OESP, Economia, p. B5
05 de jan de 2004

Urucum pode aumentar em 70% renda no Pontal do Paranapanema
Certificação de produto orgânico valoriza a semente usada como corante pela indústria

Carlos Franco

A produção de urucum (Bixa orellana) orgânico, cujas sementes são usadas na produção de corantes naturais para as indústrias alimentícia e cosmética, pode se transformar numa rica fonte de renda para os produtores rurais do Reassentamento Fazenda Santo Antônio do Rio do Peixe e do Assentamento Maturi, de Caiuá, na região paulista do Pontal do Paranapanema.
Com a ajuda de órgãos como o Serviço Brasileiro de Apoio às Micro e Pequenas Empresas (Sebrae), 16 produtores aguardam a certificação de urucum orgânico pela Organização Internacional Agropecuária (OIA Brasil), entidade credenciada pelo Ministério da Agricultura Pecuária e Abastecimento.

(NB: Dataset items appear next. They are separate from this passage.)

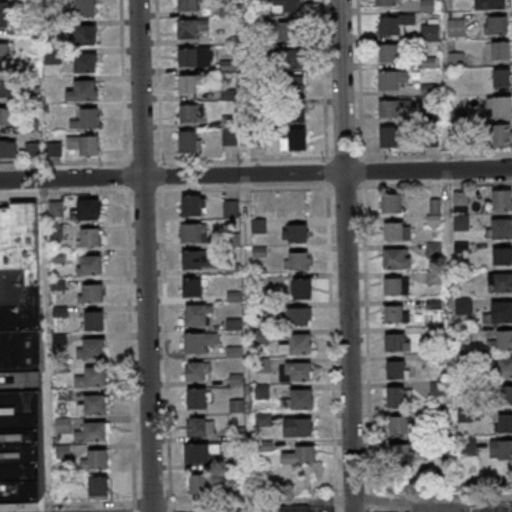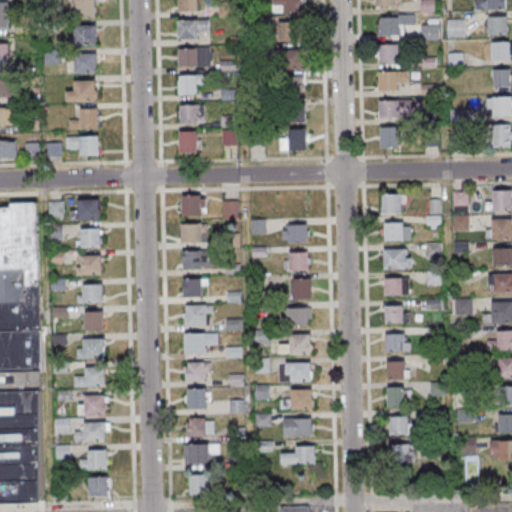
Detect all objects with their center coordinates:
building: (385, 3)
building: (491, 4)
building: (188, 5)
building: (287, 5)
building: (86, 8)
building: (226, 8)
building: (4, 14)
building: (497, 25)
building: (390, 26)
building: (191, 28)
building: (456, 28)
building: (289, 30)
building: (86, 35)
building: (500, 51)
building: (389, 54)
building: (4, 56)
building: (195, 57)
building: (293, 59)
building: (429, 62)
building: (87, 63)
building: (501, 77)
building: (391, 80)
road: (122, 82)
building: (188, 84)
building: (294, 87)
building: (7, 89)
building: (84, 91)
building: (499, 106)
building: (396, 109)
building: (294, 112)
building: (191, 114)
building: (7, 116)
building: (87, 119)
building: (501, 137)
building: (389, 138)
building: (230, 139)
building: (294, 140)
building: (187, 142)
building: (83, 144)
building: (8, 149)
building: (33, 149)
building: (53, 149)
road: (64, 162)
road: (256, 175)
building: (460, 198)
building: (501, 200)
building: (392, 203)
building: (195, 205)
building: (56, 208)
building: (231, 208)
building: (87, 209)
building: (434, 213)
building: (461, 222)
building: (259, 225)
building: (500, 228)
building: (56, 231)
building: (397, 231)
building: (194, 233)
building: (295, 233)
building: (90, 237)
building: (434, 249)
road: (143, 255)
road: (345, 255)
building: (502, 255)
building: (397, 258)
building: (197, 260)
building: (296, 260)
building: (90, 264)
building: (500, 282)
building: (396, 286)
building: (194, 288)
building: (301, 288)
building: (91, 292)
building: (499, 311)
building: (394, 313)
building: (197, 316)
building: (296, 316)
building: (95, 320)
building: (501, 341)
building: (199, 342)
building: (398, 342)
building: (297, 344)
building: (93, 348)
building: (20, 358)
building: (505, 367)
building: (397, 370)
building: (196, 371)
building: (295, 371)
building: (92, 377)
building: (262, 391)
road: (48, 392)
building: (506, 394)
building: (397, 396)
building: (198, 398)
building: (299, 398)
building: (94, 405)
building: (237, 406)
building: (264, 419)
building: (502, 422)
building: (400, 426)
building: (298, 427)
building: (199, 428)
building: (93, 432)
building: (467, 444)
building: (501, 449)
building: (201, 453)
building: (401, 453)
building: (300, 455)
building: (96, 460)
building: (199, 485)
building: (99, 486)
road: (331, 501)
building: (295, 509)
parking lot: (65, 511)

A expectativa desses produtores é que a certificação represente um acréscimo de 70% na receita das vendas, especialmente porque há interesse no mercado internacional em produtos orgânicos, que movimentaram US$ 25 bilhões em 2003, segundo estimativas da alemã Fundação Agricultura e Ecologia (Soel).

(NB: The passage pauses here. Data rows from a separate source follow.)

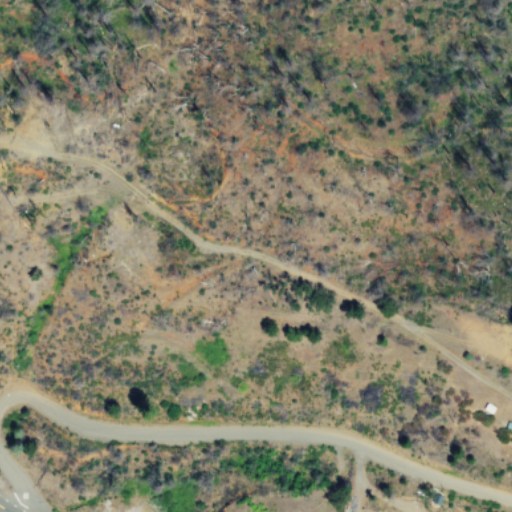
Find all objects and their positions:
road: (190, 439)
road: (4, 509)
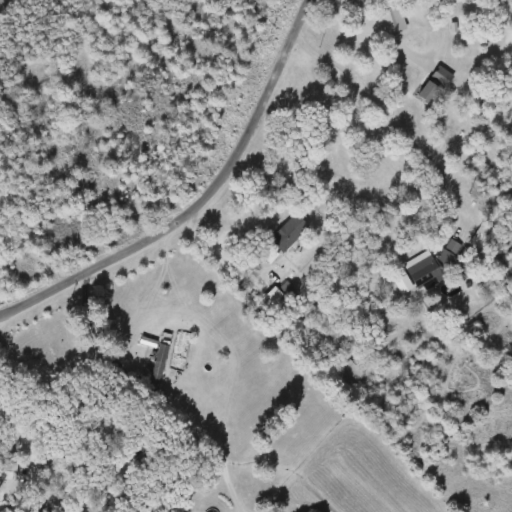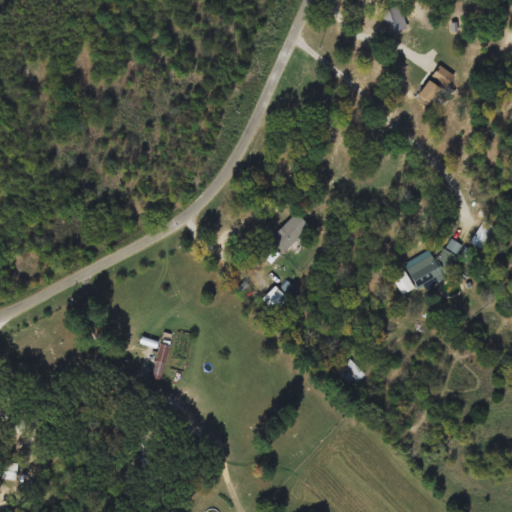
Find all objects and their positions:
building: (392, 19)
building: (384, 27)
road: (371, 37)
road: (385, 118)
road: (201, 203)
building: (480, 233)
building: (481, 234)
road: (219, 251)
building: (438, 263)
building: (438, 263)
building: (278, 294)
building: (278, 294)
road: (98, 337)
road: (1, 368)
building: (349, 372)
building: (350, 373)
building: (1, 438)
building: (1, 438)
building: (8, 470)
building: (9, 470)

Hoje, os produtores de urucum da região do Pontal do Paranapanema, a maioria ex-ribeirinhos e ilhéus do rio do Peixe, que ocupam lotes de reassentamento criado pela Cesp em 1999, quando da inundação da região para a construção de usina hidrelétrica, vendem o quilo do urucum a R$ 1,50, enquanto o produto orgânico certificado está cotado em R$ 2,70.
O convênio com a OIA Brasil, que permitirá a esses produtores dar um salto na renda, é resultado da implantação do Programa Programa Municipal de Desenvolvimento Local Integrado Sustentável (DLIS), que cria um fórum de desenvolvimento, com a participação do poder público e da sociedade civil, incluindo o Sebrae.
Planta originária da América Tropical, a árvore de urucum pode atingir até 6 metros de altura. Cada planta pode produzir de 360 a 4.900 cápsulas, onde vêm, em média, 54 sementes. A safrinha ocorre entre maio e abril e a maior colheita ocorre de julho a agosto.